**WORK ITEM**
Find every line below with the string "article" and pick it out.

**DATA SHOWN**
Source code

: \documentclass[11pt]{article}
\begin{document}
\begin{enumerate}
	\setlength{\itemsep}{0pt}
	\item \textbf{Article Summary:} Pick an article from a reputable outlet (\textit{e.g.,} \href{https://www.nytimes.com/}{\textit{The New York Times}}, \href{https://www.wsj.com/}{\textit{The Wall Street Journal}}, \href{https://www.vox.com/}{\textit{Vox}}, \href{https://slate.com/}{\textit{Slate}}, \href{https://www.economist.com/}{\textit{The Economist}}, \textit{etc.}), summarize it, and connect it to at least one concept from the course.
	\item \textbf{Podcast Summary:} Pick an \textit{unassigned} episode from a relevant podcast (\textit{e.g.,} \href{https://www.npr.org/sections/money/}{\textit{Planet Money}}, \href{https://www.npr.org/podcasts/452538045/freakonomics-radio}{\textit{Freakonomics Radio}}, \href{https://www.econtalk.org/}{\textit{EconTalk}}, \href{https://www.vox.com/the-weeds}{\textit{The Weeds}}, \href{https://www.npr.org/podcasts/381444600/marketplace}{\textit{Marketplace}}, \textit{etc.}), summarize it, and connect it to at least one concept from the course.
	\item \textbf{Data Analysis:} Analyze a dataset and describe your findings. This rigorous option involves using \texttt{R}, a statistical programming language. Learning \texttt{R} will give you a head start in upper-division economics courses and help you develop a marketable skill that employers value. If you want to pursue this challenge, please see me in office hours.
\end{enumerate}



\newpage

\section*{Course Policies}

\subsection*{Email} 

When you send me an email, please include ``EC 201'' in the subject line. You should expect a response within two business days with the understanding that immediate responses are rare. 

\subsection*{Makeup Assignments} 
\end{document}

**WRITTEN ANSWER**
: \documentclass[11pt]{article}
	\item \textbf{Article Summary:} Pick an article from a reputable outlet (\textit{e.g.,} \href{https://www.nytimes.com/}{\textit{The New York Times}}, \href{https://www.wsj.com/}{\textit{The Wall Street Journal}}, \href{https://www.vox.com/}{\textit{Vox}}, \href{https://slate.com/}{\textit{Slate}}, \href{https://www.economist.com/}{\textit{The Economist}}, \textit{etc.}), summarize it, and connect it to at least one concept from the course.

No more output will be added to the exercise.